_WHAT TO PRODUCE_. From the data below, please reproduce exactly everything from the line that contains "- Što bi se" down to the line that contains "## Pregled i samostalno učenje", with both ends included.
——
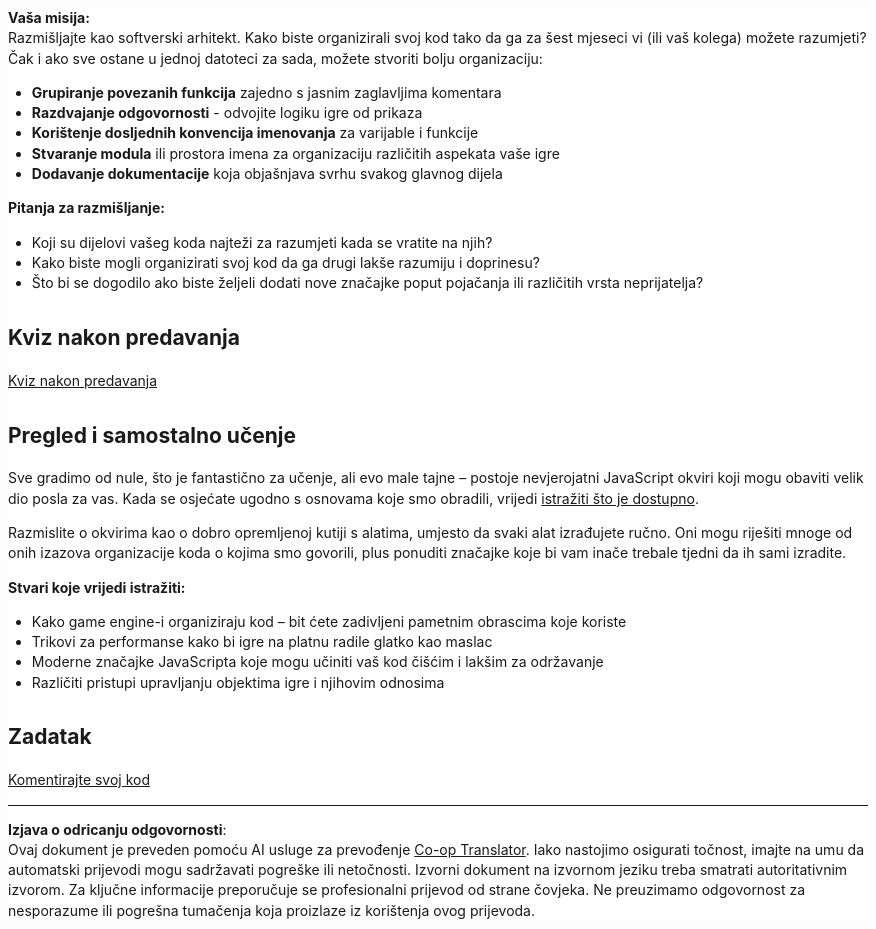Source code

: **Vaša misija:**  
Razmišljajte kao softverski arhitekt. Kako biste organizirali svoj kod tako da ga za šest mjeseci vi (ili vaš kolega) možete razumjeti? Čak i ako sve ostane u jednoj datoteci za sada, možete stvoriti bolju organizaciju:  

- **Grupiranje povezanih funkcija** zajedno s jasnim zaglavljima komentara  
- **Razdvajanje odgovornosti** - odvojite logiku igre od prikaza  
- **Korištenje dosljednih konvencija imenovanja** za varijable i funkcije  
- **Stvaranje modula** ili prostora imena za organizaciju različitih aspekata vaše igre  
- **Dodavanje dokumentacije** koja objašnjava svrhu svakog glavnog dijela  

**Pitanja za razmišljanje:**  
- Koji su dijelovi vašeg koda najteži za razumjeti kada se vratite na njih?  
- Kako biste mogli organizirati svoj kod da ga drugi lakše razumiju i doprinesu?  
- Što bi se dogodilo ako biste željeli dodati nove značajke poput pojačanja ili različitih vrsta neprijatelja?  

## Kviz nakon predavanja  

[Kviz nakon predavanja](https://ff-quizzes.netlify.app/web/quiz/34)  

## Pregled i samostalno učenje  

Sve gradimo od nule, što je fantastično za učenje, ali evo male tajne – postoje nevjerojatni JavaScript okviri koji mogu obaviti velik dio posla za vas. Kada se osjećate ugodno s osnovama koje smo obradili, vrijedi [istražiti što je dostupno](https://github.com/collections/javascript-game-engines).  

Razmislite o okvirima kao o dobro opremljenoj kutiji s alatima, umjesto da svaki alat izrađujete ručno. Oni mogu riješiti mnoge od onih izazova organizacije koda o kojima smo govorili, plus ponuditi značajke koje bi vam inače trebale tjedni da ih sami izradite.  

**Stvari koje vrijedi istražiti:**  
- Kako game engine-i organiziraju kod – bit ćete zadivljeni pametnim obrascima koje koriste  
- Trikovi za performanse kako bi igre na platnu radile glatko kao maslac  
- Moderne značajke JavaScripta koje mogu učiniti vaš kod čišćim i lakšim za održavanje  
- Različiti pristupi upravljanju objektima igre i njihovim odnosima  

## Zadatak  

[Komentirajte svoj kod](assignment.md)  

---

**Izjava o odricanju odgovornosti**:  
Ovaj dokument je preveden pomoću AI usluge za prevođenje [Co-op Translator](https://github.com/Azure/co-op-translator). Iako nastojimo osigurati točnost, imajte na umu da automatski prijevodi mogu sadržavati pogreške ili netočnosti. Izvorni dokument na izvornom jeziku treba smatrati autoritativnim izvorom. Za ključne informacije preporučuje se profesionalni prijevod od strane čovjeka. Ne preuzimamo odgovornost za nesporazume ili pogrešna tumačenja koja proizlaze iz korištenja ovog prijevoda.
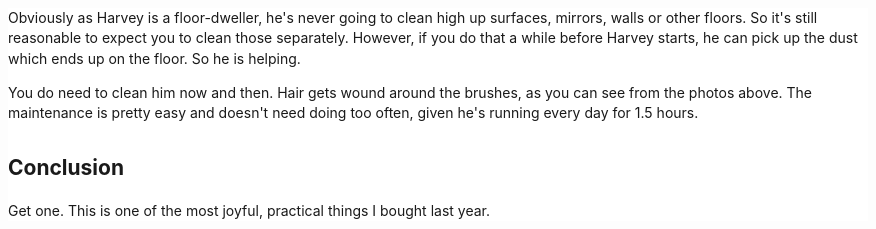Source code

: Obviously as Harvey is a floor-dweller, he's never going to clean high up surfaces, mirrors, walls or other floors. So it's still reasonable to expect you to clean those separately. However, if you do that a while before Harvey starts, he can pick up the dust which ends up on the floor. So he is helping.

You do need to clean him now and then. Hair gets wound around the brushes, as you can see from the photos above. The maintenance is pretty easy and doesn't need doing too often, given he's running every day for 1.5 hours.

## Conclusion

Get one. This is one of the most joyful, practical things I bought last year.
——
_EXPECTED ANSWER_.
- Što bi se dogodilo ako biste željeli dodati nove značajke poput pojačanja ili različitih vrsta neprijatelja?  

## Kviz nakon predavanja  

[Kviz nakon predavanja](https://ff-quizzes.netlify.app/web/quiz/34)  

## Pregled i samostalno učenje  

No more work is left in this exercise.